--- Wymagania zadania ---
Przepisz słowo w słowo cały fragment o Jakubie Kamińskim.

--- Wybrany fragment ---
---------------
– Mam 28 rozegranych meczów ligowych i jestem z tego bardzo dumny. Myślę, że dużo daję zespołowi, dużo i intensywnie dla niego pracuję. Trener Kovac i chłopaki w zespole to doceniają – mówi w rozmowie z “Super Expressem” Jakub Kamiński, skrzydłowy VfL Wolfsburg.
20-latek może być naprawdę zadowolony z pierwszego sezonu za granicą. W zespole “Wilków” gra regularnie, a on sam zdobył w Bundeslidze trzy bramki i zanotował taką samą liczbę asyst. – Wszyscy w drużynie wiedzą, że intensywnie nad tym aspektem fizycznym pracowałem i wciąż pracuję. W efekcie statystyki biegowe po każdym meczu mam zazwyczaj jedne z najlepszych w zespole. W klubie mówią o mnie „Maszyna” – zdradza reprezentant Polski.
---------------
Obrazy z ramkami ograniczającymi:
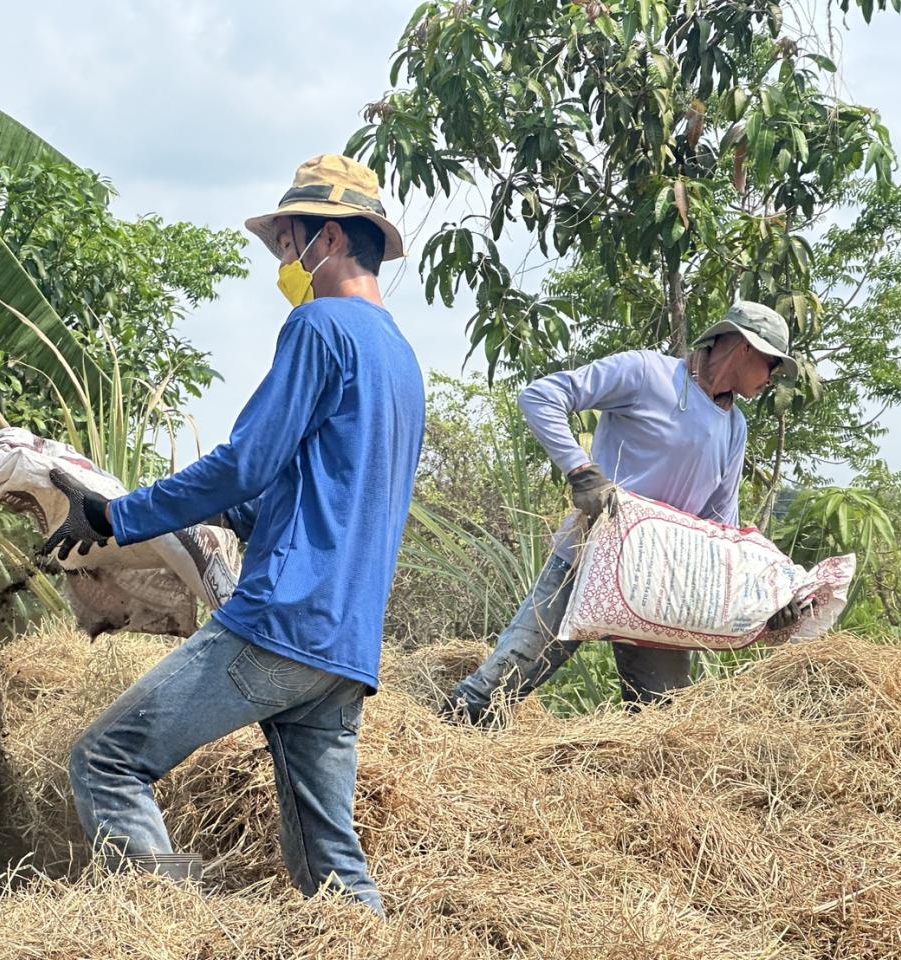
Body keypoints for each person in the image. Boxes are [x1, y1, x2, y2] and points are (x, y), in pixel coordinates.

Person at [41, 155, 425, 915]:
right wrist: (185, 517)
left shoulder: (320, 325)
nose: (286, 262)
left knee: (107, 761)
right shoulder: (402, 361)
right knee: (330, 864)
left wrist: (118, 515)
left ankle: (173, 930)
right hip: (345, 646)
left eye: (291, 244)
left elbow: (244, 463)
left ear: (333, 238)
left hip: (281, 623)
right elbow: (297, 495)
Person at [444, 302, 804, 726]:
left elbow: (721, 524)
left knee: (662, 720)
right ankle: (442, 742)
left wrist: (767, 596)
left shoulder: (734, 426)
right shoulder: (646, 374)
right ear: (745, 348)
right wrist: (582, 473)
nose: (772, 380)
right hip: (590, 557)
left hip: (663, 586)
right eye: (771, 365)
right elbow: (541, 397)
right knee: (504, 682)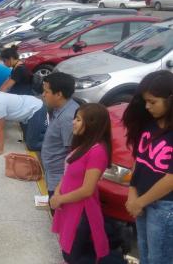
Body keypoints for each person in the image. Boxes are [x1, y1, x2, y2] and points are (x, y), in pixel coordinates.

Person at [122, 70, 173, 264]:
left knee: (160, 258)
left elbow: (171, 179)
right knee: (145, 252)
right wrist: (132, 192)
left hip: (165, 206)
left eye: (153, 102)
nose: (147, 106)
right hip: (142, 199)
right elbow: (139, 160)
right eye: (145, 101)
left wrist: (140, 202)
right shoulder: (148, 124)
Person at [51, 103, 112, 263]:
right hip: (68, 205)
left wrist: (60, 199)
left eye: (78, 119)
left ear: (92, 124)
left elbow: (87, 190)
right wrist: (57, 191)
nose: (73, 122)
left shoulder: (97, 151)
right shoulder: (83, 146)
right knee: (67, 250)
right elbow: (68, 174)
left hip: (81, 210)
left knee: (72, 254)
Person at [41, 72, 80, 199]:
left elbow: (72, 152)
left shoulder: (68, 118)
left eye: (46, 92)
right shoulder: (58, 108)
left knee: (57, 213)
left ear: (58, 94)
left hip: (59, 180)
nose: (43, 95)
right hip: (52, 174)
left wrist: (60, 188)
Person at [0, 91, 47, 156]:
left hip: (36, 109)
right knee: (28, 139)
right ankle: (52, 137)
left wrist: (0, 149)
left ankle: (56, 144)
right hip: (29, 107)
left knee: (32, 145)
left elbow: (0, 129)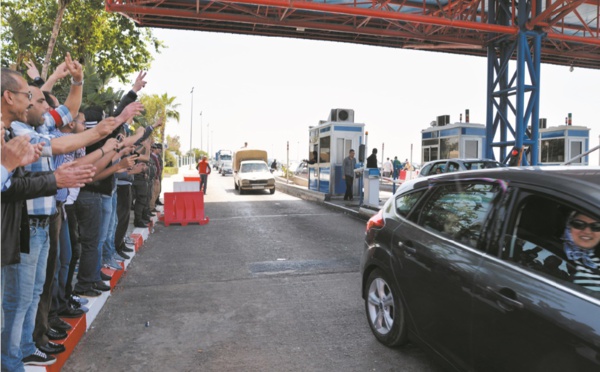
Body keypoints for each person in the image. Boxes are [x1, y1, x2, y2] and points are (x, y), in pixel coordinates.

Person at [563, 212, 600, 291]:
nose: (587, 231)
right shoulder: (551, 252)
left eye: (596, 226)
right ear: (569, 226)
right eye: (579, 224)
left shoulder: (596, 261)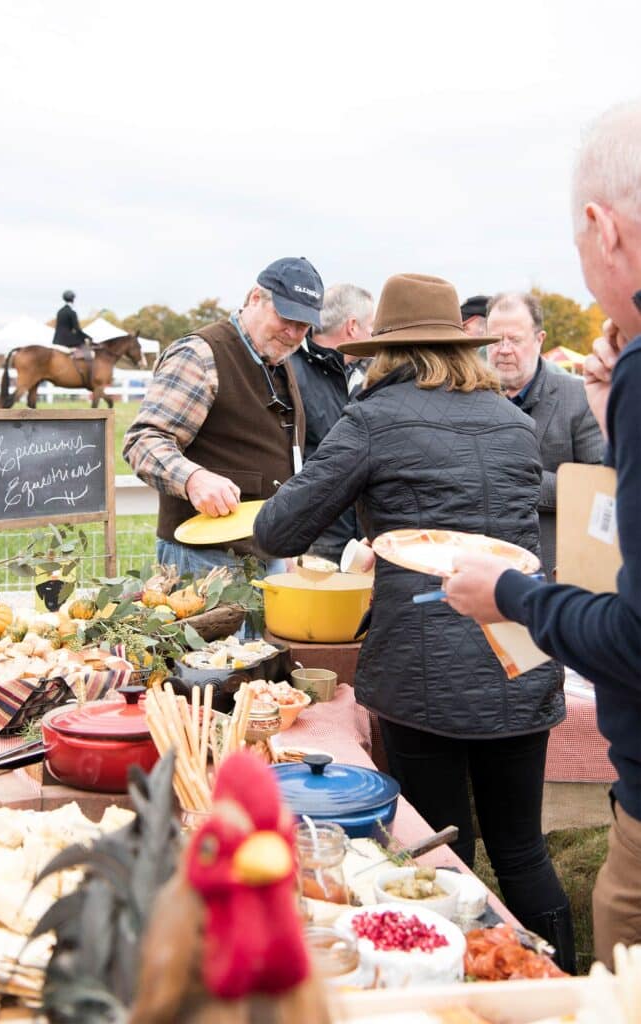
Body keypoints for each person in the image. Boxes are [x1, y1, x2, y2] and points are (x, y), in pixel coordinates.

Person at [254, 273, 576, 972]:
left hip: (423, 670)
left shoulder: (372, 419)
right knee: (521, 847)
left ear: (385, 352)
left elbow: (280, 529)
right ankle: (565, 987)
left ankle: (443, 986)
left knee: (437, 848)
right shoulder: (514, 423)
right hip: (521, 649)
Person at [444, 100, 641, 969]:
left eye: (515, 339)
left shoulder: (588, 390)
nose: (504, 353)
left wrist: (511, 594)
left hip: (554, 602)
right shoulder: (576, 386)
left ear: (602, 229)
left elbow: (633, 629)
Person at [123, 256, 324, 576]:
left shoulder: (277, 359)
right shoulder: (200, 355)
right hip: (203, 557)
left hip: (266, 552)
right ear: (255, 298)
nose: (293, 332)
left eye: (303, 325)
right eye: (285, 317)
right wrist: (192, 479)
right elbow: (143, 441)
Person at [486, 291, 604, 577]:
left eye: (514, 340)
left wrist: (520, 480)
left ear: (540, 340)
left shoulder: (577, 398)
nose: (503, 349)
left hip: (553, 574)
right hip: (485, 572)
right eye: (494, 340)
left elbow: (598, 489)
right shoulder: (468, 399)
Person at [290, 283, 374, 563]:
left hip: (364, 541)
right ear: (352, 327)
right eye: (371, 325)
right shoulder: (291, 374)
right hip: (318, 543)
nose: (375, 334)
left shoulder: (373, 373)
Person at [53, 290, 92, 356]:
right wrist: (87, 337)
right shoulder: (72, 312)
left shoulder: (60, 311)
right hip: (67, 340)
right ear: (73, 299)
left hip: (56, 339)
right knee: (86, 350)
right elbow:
---------------
--- Odpowiedź do ćwiczenia ---
– Mam 28 rozegranych meczów ligowych i jestem z tego bardzo dumny. Myślę, że dużo daję zespołowi, dużo i intensywnie dla niego pracuję. Trener Kovac i chłopaki w zespole to doceniają – mówi w rozmowie z “Super Expressem” Jakub Kamiński, skrzydłowy VfL Wolfsburg.
20-latek może być naprawdę zadowolony z pierwszego sezonu za granicą. W zespole “Wilków” gra regularnie, a on sam zdobył w Bundeslidze trzy bramki i zanotował taką samą liczbę asyst. – Wszyscy w drużynie wiedzą, że intensywnie nad tym aspektem fizycznym pracowałem i wciąż pracuję. W efekcie statystyki biegowe po każdym meczu mam zazwyczaj jedne z najlepszych w zespole. W klubie mówią o mnie „Maszyna” – zdradza reprezentant Polski.